Tuesday, July 15, 2008

Fewer Lectures, Please

Let's get this straight at the outset, I am a fan of personal responsibility. I believe that parents, fathers and mothers, have a duty to raise their children, which includes providing proper nutrition, respect for the law, and the nurture of a desire to learn. I am the beneficiary of the high expectations of my parents, accompanied by their equally high investment of energy and resources to enable my high achievement. (Forever I will be grateful, Mom and Dad.)

That being said, just what are we to make of Sen. Barack Obama's assertion of these values whenever he talks to Black folks? And how do we register the reality that we would almost certainly reject the exact same words in the exact same tone if a White politician had the temerity to utter them? I will avoid being guilty of the same kind of unnuanced criticism that I hate from the right wing, and so I'll not ascribe cynical motives to the presumptive Democractic nominee. Here's how I see it: Obama recognizes that we Black folks are engaging in cultural suicide with our unwillingness to tackle the problems of academic underachievement and paternal negligence and neglect. At the same time, there's no denying that a public dismissal of Jesse Jackson and his brand of racial analysis (even though 90% of the time Jackson's historical and political analyses are on target) helps Obama with White voters who are afraid of what a Black president might mean. As others more astute than I have suggested, Obama may be taking a page out of Bill Clinton's handbook and is having his Sister Souljah moment. Then again, maybe not. But I can't help wondering whether Obama knows that White underachieving children watch too much tv and play too many video games.

What's missing in all of this, even if one accepts the most benign or even altruistic explanation for Obama's speeches, is a policy position or even strategy for addressing these issues with the people who are the real problem. I have already expressed my appreciation for what my parents gave me because of their persistence and insistence on certain positive behaviors. But I never responded well to lectures. And I don't know anybody who does. Modeling of good behavior, yes. Lectures, no. What I would like to hear more of is a commitment to applying best practices and brain power, as well as funding, to the programs that actually work. Tell me how you keep young people from seeing themselves through the lenses of television, movies, and videos. Tell me how to offer alternative visions. Find me somebody who is making this work.

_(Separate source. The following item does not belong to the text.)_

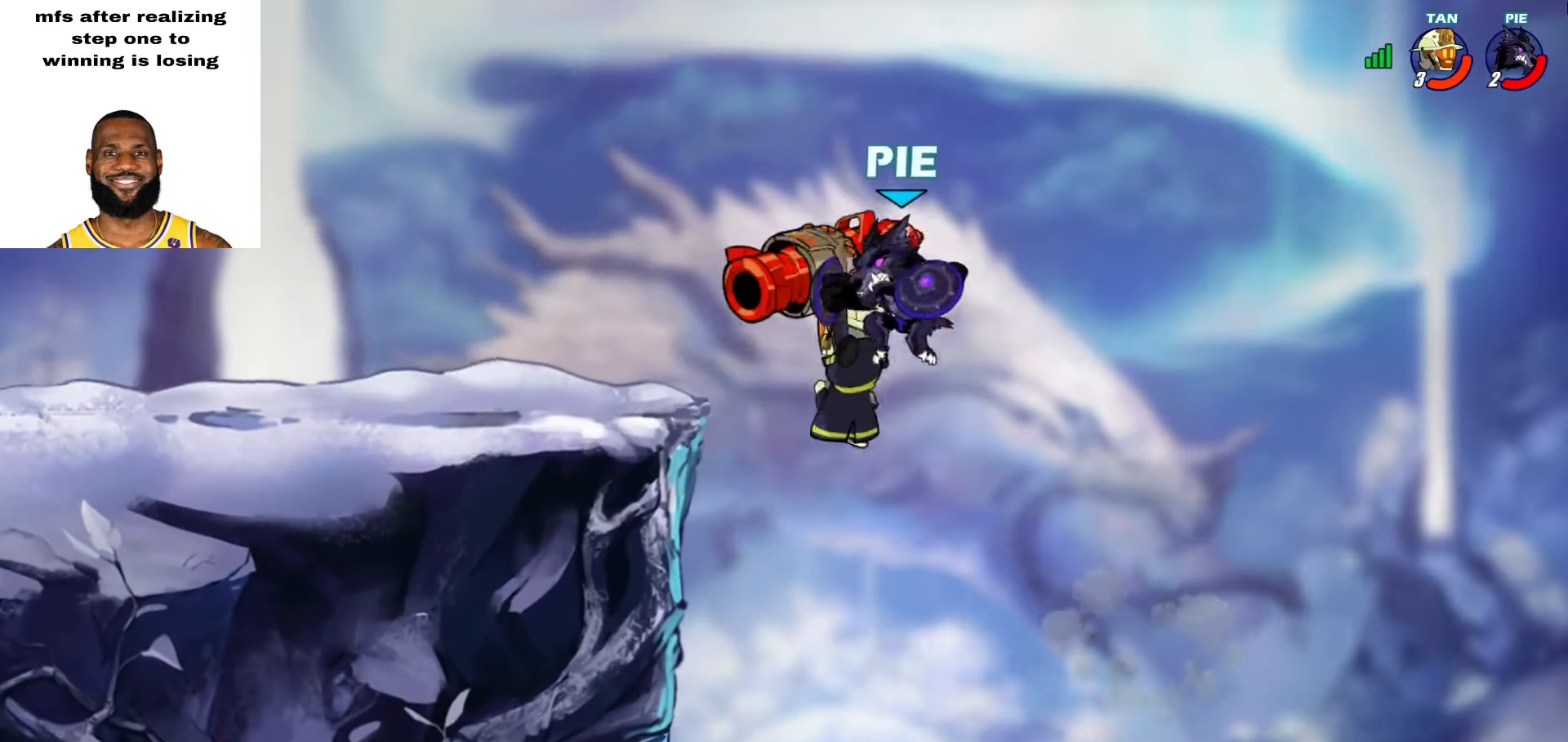
{"buttons": [], "left_stick": "down-right", "right_stick": "center", "events": [[183, "L3", "up"], [283, "L2", "up"], [400, "left_stick", "down-left"], [500, "left_stick", "down-right"]]}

I believe that there is power in words. I just don't think we've got the right ones. But what I do like about Obama is that he knows how to spot a good idea and embrace it and then package it within soaring rhetoric. That's what I'm looking for from him as a candidate. And as a president, I'm looking for the proposal of legislation to go with the words.

6 comments:

rjweems said...

I'm been trying to avoid criticizing Obama's penchant to lecture black people about personal responsibility to score points with white voters. But thank you, Leslie, for hitting this one on the head.

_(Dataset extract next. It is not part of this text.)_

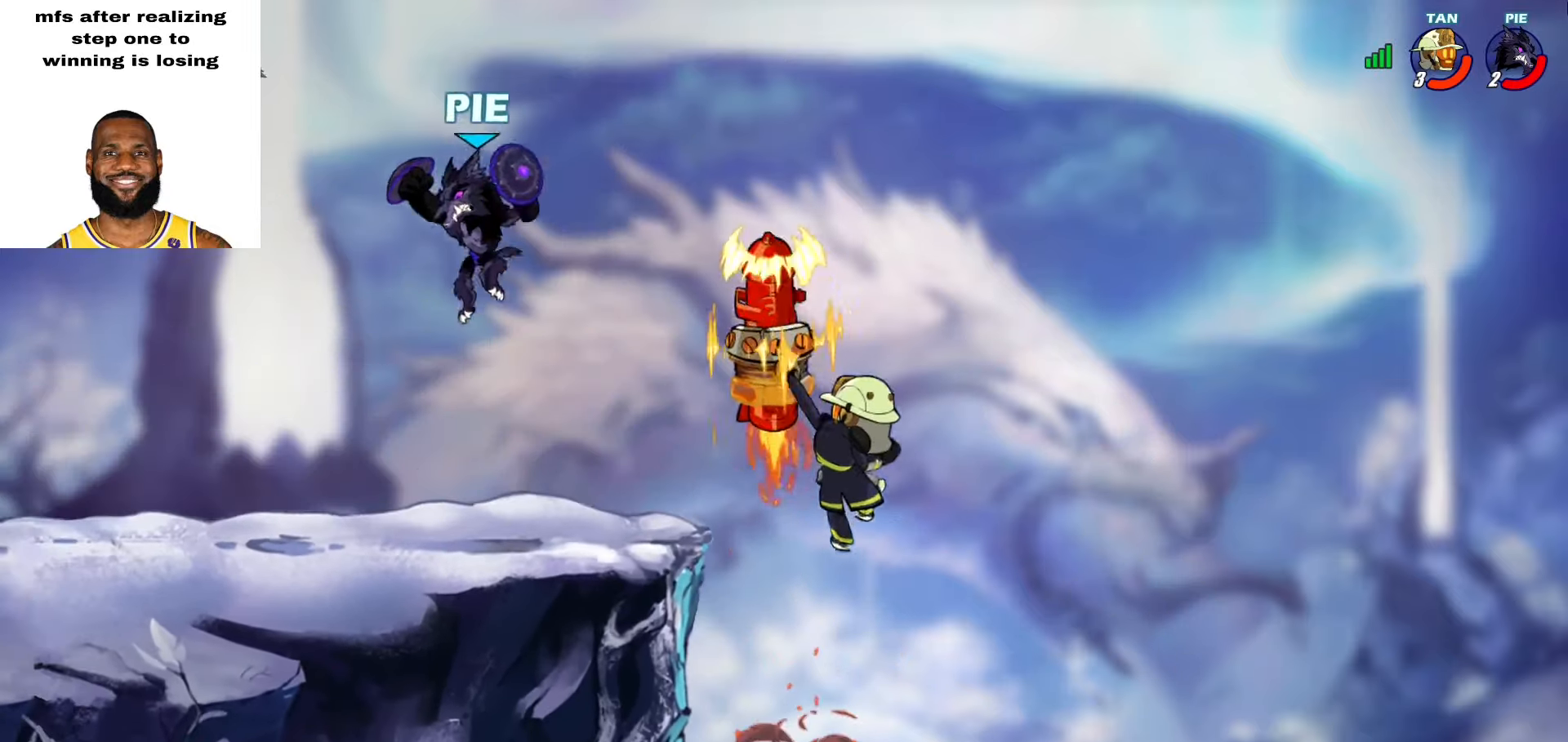
{"buttons": ["SQUARE"], "left_stick": "up-right", "right_stick": "center", "events": [[167, "left_stick", "up-right"], [183, "L2", "down"], [267, "SQUARE", "down"], [317, "L2", "up"], [317, "SQUARE", "up"], [367, "SQUARE", "down"], [417, "SQUARE", "up"], [467, "SQUARE", "down"]]}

I could be wrong but... said...

I actually like the fact that the Senator is not afraid to call it as he sees it. I think that it is time that our black leaders stop playing "pity" politics. The Senator is a living example of the fact that we have more opportunities than we ever had, and yet as a people we are worse off than we've ever been. We need leaders who are willing to say "arise, take up your bed and walk", and social programs and legislation won't do that. While it is unfortunate that we are unable to count on the parents of today,( who in many cases, have not been properly nurtured themselves ), I think that it is incumbent of all of us to minister to and nurture the next generation.